陆明夷找盛继唐帮忙本来就是为了这个目的,既然说到这里,就想挺身而出把父亲的话认下来。谁料盛九面色一肃,当即反驳道:“世伯这话是从何说起,我与令嫒相识是因为满庭芳。这爿店开到现在,不说火爆也算在上海滩站稳了脚跟,这都是她带着店员们一手一脚干出来的。忙到这样,哪来的时间谈情说爱?”

说得也有道理啊,陆益谦又犹豫起来了,小妹之前连晚饭都顾不得吃了,真有时候再去谈个男友吗?他自忖瞎想无用,干脆问起明夷来:“这到底怎么回事,你之前说的男朋友到底什么人?还不赶紧趁现在向父亲解释清楚!”

明夷能说什么,她此刻最想一口把盛继唐给咬死。没错,她是求他办事来,你不答应你就好好待在家里,她自然会想到法子处理!偏偏又跑上门来鬼扯,说什么倾慕她。还以为他终于肯配合了,又一口把她想好的剧本给否认了,这是想怎样?

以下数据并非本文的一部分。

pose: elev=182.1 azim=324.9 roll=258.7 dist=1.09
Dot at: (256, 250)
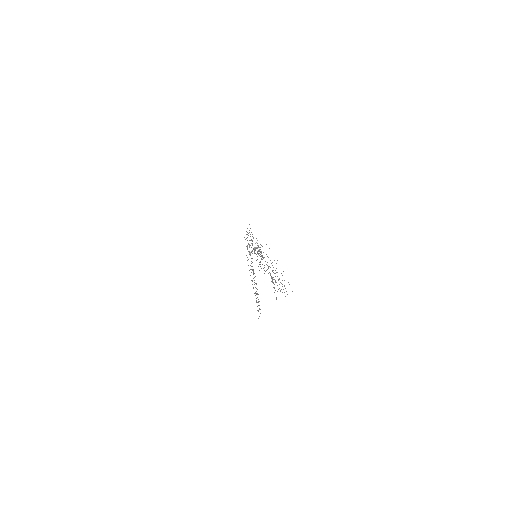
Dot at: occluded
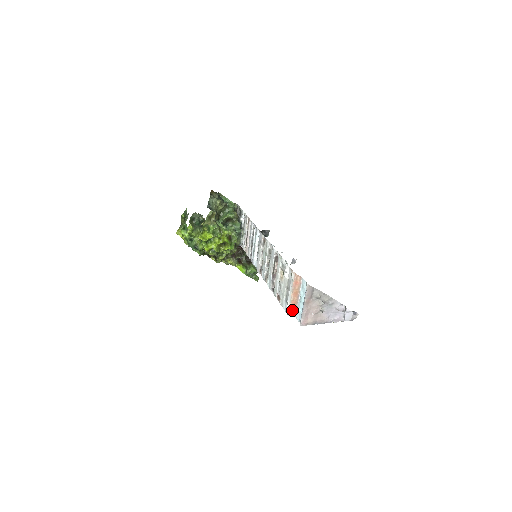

脑子飞快地转了一回,明夷终于赶在父兄起疑前又编了一套瞎话出来:“我那是说给祖母听的,不过开个玩笑。我是把工作比喻成男朋友,表示自己只想好好上班,暂时没有嫁人的想法。谁知道母亲突然发了病,就把话给打断了。你看我也没时间解释,让你们误会了。”

牵强是牵强了些,不过瘌痢头儿子是自家的好。陆老爷本来就不相信女儿会在外头随便与什么人发生感情,听了这话顿时安心了:“你也是胡闹,祖母年纪那么大了,你跟她瞎比喻什么?别说她了,阖家几乎都当了真。”

“都是女儿不对!”明夷赶紧低着头,乖乖地认了错。好汉不吃眼前亏,盛继唐你给我等着!

说来也是灵验,被她念叨的人正打了个喷嚏。陆老爷连忙关怀道:“世侄还好吧?是不是屋里的暖气不够?”

得,这又恢复成世侄了。盛继唐的唇角弯出一抹弧度,掏出方雪花绸手帕来:“不碍事的,世伯见笑了!”

陆老爷其实是个新旧参半的人物,表面受西风影响很深,骨子里却还是改不了传统思想。知道女儿与盛继唐并没有什么私下交往后,待他的态度反而热切起来:“今天舍下准备了家宴,是为了替明夷的祖母接风。你也算是适逢其会,不如留下一起用饭吧!”